Fundament

Tegen dat ene zinnetje uit de Kamerbrief van staatssecretaris Maarten van Ooijen, over de aanpak van dakloosheid, valt weinig in te brengen: “Om te voorkomen dat mensen dakloos raken, moeten we er eerder bij zijn.” Een waarheid als een koe, maar bij de praktische invulling komt nog wel het nodige kijken en het is de vraag hoe realistisch dat is.

De brief bevat nog geen fundament in de vorm van uitgewerkte plannen. Het meest concrete wat er op dit moment ligt, is het voornemen om dit jaar een aanpak te ontwikkelen waarmee dakloosheid en alle mogelijke oorzaken structureel worden aangepakt. Het moet op 1 januari 2023 worden ingevoerd. Maar hoe het daarna verder moet gaan, is voor een niet onbelangrijk deel afhankelijk van de kansrijkheid van de woonplannen van minister voor volkshuisvesting en ruimtelijke ordening Hugo de Jonge.

‘Het boek Uitgewoond van stadsgeograaf Cody Hochstenbach zou verplicht leesvoer moeten zijn voor politici en gemeenten’

Wat de berichtgeving wel vermeldt, is dat gemeenten moeten worden verplicht om een urgentieplan te maken om bij woningtoewijzing voorrang te kunnen geven aan bepaalde doelgroepen zoals dak- en thuislozen. Die woningen zijn er nu niet. En dak- en thuislozen zijn niet de enige partij die vinden dat ze voorrang verdienen. Wat dat betreft zou het boek Uitgewoond van stadsgeograaf Cody Hochstenbach verplicht leesvoer moeten zijn voor politici en gemeenten.
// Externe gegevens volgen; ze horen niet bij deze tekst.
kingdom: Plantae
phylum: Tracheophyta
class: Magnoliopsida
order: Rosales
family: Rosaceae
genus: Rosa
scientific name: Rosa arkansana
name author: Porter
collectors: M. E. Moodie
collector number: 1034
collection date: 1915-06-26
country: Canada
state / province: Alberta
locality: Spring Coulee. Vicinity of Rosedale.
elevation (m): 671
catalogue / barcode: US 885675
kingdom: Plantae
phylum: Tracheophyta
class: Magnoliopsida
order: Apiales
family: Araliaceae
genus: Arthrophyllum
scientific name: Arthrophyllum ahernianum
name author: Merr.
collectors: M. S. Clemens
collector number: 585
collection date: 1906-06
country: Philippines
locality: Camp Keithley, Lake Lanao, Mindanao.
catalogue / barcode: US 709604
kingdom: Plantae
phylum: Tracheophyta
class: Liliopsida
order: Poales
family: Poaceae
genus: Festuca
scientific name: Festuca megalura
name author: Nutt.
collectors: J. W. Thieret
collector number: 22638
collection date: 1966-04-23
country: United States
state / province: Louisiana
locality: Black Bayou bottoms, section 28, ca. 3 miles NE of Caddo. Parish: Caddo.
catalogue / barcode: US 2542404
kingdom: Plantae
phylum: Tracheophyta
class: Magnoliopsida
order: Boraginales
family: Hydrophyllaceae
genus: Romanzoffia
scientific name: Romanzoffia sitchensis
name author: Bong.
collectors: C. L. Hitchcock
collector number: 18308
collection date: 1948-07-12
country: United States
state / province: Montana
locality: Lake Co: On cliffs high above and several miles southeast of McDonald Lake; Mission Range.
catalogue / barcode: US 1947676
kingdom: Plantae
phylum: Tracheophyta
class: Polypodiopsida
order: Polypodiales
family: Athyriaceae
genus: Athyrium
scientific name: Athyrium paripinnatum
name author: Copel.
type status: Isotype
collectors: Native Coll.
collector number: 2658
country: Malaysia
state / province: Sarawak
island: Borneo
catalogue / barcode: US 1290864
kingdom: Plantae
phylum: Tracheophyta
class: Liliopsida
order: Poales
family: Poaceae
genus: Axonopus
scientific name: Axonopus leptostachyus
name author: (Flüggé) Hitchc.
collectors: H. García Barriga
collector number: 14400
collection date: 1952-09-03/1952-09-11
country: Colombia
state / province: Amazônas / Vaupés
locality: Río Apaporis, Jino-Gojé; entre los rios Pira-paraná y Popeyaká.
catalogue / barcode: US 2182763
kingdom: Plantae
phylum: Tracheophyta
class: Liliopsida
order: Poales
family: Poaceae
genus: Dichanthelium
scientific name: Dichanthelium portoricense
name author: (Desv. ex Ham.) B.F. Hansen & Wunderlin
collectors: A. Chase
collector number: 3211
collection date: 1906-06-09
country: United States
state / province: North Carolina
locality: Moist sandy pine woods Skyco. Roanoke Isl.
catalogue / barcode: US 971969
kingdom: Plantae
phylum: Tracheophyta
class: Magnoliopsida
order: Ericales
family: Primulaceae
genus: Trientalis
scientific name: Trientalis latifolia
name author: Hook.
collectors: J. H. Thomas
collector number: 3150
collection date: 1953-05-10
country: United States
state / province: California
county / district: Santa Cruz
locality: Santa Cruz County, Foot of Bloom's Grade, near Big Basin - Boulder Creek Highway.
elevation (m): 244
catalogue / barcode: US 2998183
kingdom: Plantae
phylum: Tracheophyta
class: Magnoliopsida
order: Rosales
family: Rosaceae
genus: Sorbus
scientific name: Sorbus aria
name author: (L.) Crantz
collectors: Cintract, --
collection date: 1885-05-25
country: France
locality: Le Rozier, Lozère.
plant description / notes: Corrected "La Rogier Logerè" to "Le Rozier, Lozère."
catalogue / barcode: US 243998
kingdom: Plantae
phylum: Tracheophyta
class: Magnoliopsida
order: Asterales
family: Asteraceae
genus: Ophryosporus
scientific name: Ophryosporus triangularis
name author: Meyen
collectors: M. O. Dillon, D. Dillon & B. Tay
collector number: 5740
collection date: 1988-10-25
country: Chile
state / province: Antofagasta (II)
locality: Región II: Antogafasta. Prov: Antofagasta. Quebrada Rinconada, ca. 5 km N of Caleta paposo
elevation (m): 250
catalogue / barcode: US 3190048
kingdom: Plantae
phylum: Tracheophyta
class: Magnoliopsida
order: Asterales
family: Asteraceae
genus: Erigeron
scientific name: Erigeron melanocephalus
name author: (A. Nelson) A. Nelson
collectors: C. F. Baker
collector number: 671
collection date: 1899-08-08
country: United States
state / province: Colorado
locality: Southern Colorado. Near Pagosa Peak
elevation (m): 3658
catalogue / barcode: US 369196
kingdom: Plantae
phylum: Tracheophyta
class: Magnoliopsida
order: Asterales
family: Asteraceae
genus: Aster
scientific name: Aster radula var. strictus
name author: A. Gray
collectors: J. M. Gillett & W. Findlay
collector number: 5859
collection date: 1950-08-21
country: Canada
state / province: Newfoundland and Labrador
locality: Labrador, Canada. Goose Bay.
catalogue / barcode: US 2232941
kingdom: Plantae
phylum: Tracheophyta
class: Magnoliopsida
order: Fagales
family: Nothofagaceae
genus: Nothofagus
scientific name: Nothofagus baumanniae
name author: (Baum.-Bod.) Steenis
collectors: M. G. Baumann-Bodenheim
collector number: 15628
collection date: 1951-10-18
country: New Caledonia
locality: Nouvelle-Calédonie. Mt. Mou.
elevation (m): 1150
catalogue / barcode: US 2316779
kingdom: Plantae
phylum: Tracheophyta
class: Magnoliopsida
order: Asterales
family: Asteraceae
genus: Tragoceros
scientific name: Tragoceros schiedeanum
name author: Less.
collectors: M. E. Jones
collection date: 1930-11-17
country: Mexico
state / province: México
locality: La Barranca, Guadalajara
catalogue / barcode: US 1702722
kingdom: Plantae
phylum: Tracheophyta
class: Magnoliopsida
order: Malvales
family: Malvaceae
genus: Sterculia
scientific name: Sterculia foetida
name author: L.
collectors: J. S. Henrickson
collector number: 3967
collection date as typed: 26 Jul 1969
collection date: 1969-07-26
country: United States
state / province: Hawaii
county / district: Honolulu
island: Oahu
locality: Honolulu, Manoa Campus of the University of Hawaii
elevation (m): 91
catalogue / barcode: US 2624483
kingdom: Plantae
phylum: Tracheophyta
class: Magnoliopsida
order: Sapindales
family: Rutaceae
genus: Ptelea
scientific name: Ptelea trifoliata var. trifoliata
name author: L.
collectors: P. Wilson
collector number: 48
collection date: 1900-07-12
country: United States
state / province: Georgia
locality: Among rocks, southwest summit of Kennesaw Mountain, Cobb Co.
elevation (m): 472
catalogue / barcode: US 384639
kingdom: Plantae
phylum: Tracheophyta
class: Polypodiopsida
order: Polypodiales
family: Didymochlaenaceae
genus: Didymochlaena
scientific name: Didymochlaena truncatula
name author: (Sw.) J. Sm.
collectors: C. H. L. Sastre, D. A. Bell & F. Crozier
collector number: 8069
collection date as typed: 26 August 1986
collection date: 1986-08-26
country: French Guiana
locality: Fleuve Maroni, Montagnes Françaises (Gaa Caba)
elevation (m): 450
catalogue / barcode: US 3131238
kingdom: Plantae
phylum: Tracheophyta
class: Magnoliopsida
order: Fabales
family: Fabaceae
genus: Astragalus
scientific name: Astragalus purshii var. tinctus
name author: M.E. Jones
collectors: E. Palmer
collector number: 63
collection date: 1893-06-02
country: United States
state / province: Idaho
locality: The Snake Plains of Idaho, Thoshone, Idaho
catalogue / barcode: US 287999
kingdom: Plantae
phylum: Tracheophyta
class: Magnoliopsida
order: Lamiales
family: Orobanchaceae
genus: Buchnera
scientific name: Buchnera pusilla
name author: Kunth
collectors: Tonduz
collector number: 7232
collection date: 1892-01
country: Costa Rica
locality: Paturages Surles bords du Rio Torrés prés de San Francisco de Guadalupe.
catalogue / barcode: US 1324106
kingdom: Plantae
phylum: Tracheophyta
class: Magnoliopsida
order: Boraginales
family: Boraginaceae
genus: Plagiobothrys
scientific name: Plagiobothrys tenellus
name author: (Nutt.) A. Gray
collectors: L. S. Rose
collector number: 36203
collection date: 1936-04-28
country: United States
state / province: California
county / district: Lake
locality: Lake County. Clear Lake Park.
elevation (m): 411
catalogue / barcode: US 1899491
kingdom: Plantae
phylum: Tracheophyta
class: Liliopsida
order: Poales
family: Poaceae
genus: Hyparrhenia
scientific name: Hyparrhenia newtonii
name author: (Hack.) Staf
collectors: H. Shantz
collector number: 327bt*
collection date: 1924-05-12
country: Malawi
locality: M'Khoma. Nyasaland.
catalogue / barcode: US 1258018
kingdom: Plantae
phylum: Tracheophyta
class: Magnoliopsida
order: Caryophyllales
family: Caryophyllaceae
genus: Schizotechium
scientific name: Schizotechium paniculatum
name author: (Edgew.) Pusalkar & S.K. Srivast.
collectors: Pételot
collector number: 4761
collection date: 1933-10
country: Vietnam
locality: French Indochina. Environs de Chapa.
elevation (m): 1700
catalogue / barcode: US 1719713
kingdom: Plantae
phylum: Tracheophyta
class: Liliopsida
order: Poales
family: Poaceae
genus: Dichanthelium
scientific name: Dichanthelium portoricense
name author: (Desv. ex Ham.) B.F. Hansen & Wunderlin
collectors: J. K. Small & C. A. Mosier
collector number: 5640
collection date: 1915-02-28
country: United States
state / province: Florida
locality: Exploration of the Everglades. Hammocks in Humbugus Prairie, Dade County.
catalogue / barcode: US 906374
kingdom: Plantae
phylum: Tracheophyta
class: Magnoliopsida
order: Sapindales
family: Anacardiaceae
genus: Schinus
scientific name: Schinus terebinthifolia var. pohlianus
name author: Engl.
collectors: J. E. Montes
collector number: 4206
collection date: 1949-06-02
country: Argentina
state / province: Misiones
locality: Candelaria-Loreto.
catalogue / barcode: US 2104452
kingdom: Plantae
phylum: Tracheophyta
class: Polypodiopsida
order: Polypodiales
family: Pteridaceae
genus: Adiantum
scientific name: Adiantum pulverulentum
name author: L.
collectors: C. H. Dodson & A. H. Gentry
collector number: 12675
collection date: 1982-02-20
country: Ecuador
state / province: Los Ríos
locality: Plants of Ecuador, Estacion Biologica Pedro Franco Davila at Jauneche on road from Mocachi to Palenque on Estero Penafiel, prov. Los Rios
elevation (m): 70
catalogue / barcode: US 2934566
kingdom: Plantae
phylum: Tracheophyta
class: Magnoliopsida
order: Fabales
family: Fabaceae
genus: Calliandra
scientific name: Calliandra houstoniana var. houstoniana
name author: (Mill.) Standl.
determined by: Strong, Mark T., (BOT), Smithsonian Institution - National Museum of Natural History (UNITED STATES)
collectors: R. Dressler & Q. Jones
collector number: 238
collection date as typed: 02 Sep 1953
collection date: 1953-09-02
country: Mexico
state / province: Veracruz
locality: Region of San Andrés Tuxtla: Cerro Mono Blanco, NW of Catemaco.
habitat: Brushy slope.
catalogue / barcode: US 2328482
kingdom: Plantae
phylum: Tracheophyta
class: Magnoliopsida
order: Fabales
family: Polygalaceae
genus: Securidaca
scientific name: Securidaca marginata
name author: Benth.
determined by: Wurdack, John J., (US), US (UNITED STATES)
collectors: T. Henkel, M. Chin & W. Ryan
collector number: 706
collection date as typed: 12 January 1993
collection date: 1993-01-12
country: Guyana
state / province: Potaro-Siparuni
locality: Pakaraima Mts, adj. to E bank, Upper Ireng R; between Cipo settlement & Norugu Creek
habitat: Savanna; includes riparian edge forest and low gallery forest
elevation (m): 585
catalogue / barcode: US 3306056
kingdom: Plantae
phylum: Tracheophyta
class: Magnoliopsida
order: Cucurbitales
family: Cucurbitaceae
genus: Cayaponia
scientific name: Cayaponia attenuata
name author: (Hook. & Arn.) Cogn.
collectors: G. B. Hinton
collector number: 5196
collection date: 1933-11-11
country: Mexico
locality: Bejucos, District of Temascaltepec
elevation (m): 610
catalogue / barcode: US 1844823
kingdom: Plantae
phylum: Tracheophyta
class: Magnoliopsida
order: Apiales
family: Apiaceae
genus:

Het schetst een niet mis te verstaan beeld van de woningmarkt in ons land en welke groepen in de samenleving daar zoal slachtoffer van zijn.

Verder leest het kabinetsstreven dat ‘armoede en schulden moeten worden voorkomen’ onmiskenbaar als een voorbeeld van utopisch denken. De groep mensen die de rekeningen niet meer kunnen betalen lijkt voorlopig alleen maar groter te worden. Met alle dreigende gevolgen voor dakloosheid van dien.